= Data for the task =
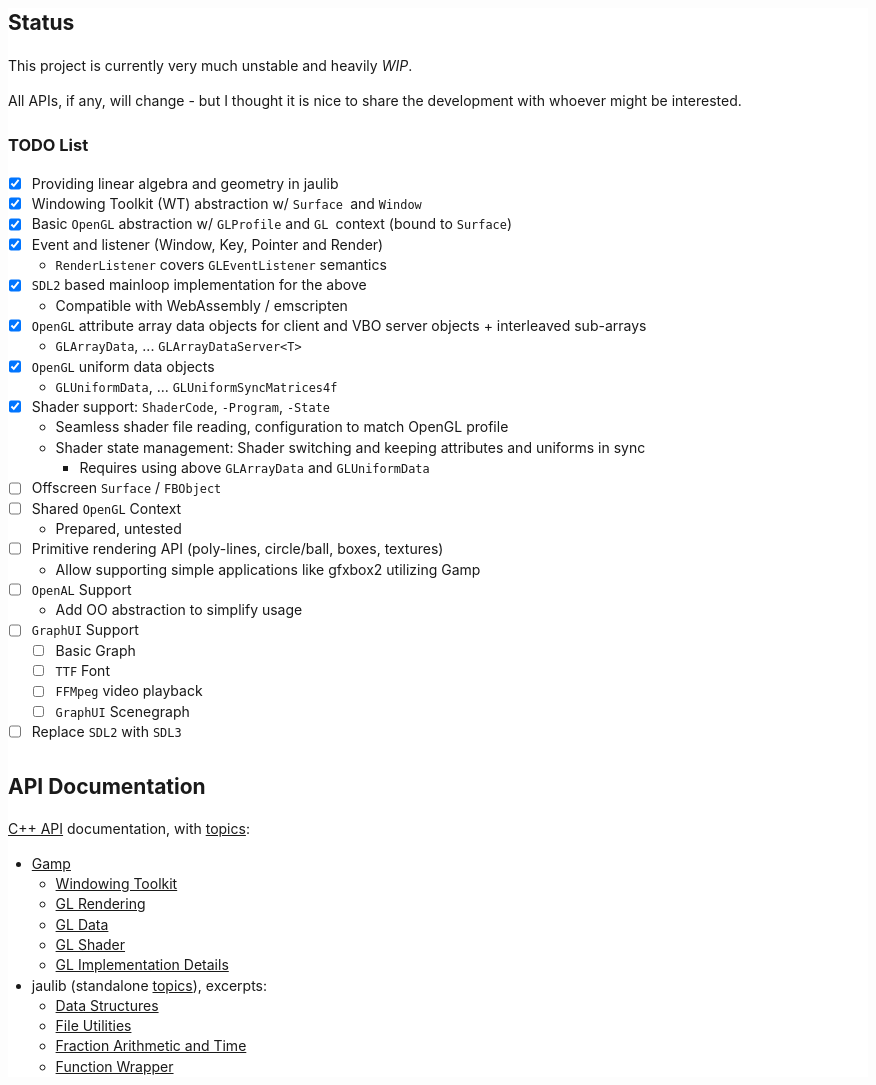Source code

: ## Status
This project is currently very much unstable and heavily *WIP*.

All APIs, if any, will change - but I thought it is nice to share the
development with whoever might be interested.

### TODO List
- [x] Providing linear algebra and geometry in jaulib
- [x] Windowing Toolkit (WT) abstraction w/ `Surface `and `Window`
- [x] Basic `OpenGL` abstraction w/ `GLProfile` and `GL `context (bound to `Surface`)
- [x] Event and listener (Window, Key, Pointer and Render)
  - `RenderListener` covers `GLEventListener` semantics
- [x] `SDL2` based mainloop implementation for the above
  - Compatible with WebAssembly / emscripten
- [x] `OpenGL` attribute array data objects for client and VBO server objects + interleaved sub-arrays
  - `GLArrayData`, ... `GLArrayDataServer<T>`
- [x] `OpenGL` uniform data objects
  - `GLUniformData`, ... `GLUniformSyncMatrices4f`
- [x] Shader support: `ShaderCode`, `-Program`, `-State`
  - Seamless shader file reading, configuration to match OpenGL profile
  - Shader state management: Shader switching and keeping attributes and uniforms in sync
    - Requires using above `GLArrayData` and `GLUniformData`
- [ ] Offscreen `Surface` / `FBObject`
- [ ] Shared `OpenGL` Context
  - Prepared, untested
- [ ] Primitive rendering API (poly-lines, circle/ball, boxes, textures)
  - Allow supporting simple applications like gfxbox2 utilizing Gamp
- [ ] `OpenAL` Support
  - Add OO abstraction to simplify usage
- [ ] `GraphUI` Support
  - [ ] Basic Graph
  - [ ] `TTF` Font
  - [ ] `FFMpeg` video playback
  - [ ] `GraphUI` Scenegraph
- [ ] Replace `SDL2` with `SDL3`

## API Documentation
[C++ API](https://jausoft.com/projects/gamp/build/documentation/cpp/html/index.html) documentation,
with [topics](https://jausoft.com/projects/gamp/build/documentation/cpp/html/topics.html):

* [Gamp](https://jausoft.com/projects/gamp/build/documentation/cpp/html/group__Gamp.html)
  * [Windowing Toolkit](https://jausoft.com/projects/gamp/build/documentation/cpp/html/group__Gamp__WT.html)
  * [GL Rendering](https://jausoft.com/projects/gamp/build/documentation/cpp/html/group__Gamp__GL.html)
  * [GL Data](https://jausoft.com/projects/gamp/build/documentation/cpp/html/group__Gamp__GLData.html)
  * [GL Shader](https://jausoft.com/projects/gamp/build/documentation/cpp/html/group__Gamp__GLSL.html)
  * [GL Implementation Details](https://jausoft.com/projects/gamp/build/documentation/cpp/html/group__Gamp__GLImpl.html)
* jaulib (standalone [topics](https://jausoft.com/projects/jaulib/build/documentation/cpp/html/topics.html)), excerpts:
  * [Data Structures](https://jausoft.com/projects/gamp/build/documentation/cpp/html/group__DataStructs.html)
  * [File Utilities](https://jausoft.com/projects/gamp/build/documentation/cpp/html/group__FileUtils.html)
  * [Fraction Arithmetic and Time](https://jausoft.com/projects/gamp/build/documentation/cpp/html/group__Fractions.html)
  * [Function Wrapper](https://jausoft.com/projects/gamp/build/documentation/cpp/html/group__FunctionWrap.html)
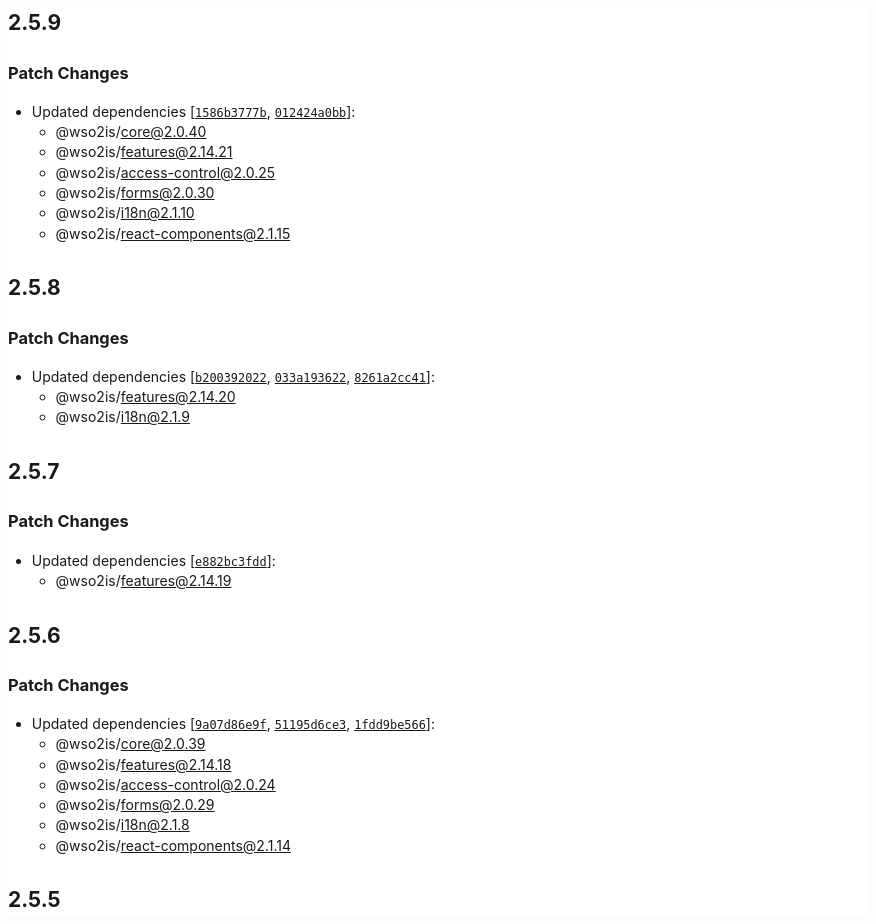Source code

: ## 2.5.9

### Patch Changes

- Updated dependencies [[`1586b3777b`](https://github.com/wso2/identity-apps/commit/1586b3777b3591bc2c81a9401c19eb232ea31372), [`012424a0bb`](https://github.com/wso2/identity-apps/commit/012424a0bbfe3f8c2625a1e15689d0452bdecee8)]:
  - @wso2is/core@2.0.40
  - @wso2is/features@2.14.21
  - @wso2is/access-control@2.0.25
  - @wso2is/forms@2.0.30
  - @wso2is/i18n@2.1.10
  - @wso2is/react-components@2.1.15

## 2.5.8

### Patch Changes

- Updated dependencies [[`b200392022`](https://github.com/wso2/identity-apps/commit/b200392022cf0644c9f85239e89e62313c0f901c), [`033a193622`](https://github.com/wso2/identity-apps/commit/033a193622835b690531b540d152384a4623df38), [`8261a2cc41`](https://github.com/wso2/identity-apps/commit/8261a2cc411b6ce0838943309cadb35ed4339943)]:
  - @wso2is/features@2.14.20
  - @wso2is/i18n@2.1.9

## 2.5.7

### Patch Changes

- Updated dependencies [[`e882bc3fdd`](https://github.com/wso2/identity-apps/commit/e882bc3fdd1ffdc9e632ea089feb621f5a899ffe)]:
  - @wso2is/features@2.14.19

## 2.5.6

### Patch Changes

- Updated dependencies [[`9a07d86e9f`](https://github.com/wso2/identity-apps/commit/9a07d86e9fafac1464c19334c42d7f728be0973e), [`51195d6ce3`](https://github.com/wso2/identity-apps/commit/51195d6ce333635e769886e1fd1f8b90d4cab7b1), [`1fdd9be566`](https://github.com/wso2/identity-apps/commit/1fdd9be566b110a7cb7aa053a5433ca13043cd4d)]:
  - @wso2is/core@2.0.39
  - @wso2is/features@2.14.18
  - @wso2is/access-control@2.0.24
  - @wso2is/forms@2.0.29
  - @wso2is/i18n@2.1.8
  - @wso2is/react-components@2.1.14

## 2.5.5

= Task item =
Can you reproduce the material above word for word, leaving the pictures out of your answer?

= Written answer =
Source code

: ## Status
This project is currently very much unstable and heavily *WIP*.

All APIs, if any, will change - but I thought it is nice to share the
development with whoever might be interested.

### TODO List
- [x] Providing linear algebra and geometry in jaulib
- [x] Windowing Toolkit (WT) abstraction w/ `Surface `and `Window`
- [x] Basic `OpenGL` abstraction w/ `GLProfile` and `GL `context (bound to `Surface`)
- [x] Event and listener (Window, Key, Pointer and Render)
  - `RenderListener` covers `GLEventListener` semantics
- [x] `SDL2` based mainloop implementation for the above
  - Compatible with WebAssembly / emscripten
- [x] `OpenGL` attribute array data objects for client and VBO server objects + interleaved sub-arrays
  - `GLArrayData`, ... `GLArrayDataServer<T>`
- [x] `OpenGL` uniform data objects
  - `GLUniformData`, ... `GLUniformSyncMatrices4f`
- [x] Shader support: `ShaderCode`, `-Program`, `-State`
  - Seamless shader file reading, configuration to match OpenGL profile
  - Shader state management: Shader switching and keeping attributes and uniforms in sync
    - Requires using above `GLArrayData` and `GLUniformData`
- [ ] Offscreen `Surface` / `FBObject`
- [ ] Shared `OpenGL` Context
  - Prepared, untested
- [ ] Primitive rendering API (poly-lines, circle/ball, boxes, textures)
  - Allow supporting simple applications like gfxbox2 utilizing Gamp
- [ ] `OpenAL` Support
  - Add OO abstraction to simplify usage
- [ ] `GraphUI` Support
  - [ ] Basic Graph
  - [ ] `TTF` Font
  - [ ] `FFMpeg` video playback
  - [ ] `GraphUI` Scenegraph
- [ ] Replace `SDL2` with `SDL3`

## API Documentation
[C++ API](https://jausoft.com/projects/gamp/build/documentation/cpp/html/index.html) documentation,
with [topics](https://jausoft.com/projects/gamp/build/documentation/cpp/html/topics.html):

* [Gamp](https://jausoft.com/projects/gamp/build/documentation/cpp/html/group__Gamp.html)
  * [Windowing Toolkit](https://jausoft.com/projects/gamp/build/documentation/cpp/html/group__Gamp__WT.html)
  * [GL Rendering](https://jausoft.com/projects/gamp/build/documentation/cpp/html/group__Gamp__GL.html)
  * [GL Data](https://jausoft.com/projects/gamp/build/documentation/cpp/html/group__Gamp__GLData.html)
  * [GL Shader](https://jausoft.com/projects/gamp/build/documentation/cpp/html/group__Gamp__GLSL.html)
  * [GL Implementation Details](https://jausoft.com/projects/gamp/build/documentation/cpp/html/group__Gamp__GLImpl.html)
* jaulib (standalone [topics](https://jausoft.com/projects/jaulib/build/documentation/cpp/html/topics.html)), excerpts:
  * [Data Structures](https://jausoft.com/projects/gamp/build/documentation/cpp/html/group__DataStructs.html)
  * [File Utilities](https://jausoft.com/projects/gamp/build/documentation/cpp/html/group__FileUtils.html)
  * [Fraction Arithmetic and Time](https://jausoft.com/projects/gamp/build/documentation/cpp/html/group__Fractions.html)
  * [Function Wrapper](https://jausoft.com/projects/gamp/build/documentation/cpp/html/group__FunctionWrap.html)
Source code

: ## 2.5.9

### Patch Changes

- Updated dependencies [[`1586b3777b`](https://github.com/wso2/identity-apps/commit/1586b3777b3591bc2c81a9401c19eb232ea31372), [`012424a0bb`](https://github.com/wso2/identity-apps/commit/012424a0bbfe3f8c2625a1e15689d0452bdecee8)]:
  - @wso2is/core@2.0.40
  - @wso2is/features@2.14.21
  - @wso2is/access-control@2.0.25
  - @wso2is/forms@2.0.30
  - @wso2is/i18n@2.1.10
  - @wso2is/react-components@2.1.15

## 2.5.8

### Patch Changes

- Updated dependencies [[`b200392022`](https://github.com/wso2/identity-apps/commit/b200392022cf0644c9f85239e89e62313c0f901c), [`033a193622`](https://github.com/wso2/identity-apps/commit/033a193622835b690531b540d152384a4623df38), [`8261a2cc41`](https://github.com/wso2/identity-apps/commit/8261a2cc411b6ce0838943309cadb35ed4339943)]:
  - @wso2is/features@2.14.20
  - @wso2is/i18n@2.1.9

## 2.5.7

### Patch Changes

- Updated dependencies [[`e882bc3fdd`](https://github.com/wso2/identity-apps/commit/e882bc3fdd1ffdc9e632ea089feb621f5a899ffe)]:
  - @wso2is/features@2.14.19

## 2.5.6

### Patch Changes

- Updated dependencies [[`9a07d86e9f`](https://github.com/wso2/identity-apps/commit/9a07d86e9fafac1464c19334c42d7f728be0973e), [`51195d6ce3`](https://github.com/wso2/identity-apps/commit/51195d6ce333635e769886e1fd1f8b90d4cab7b1), [`1fdd9be566`](https://github.com/wso2/identity-apps/commit/1fdd9be566b110a7cb7aa053a5433ca13043cd4d)]:
  - @wso2is/core@2.0.39
  - @wso2is/features@2.14.18
  - @wso2is/access-control@2.0.24
  - @wso2is/forms@2.0.29
  - @wso2is/i18n@2.1.8
  - @wso2is/react-components@2.1.14

## 2.5.5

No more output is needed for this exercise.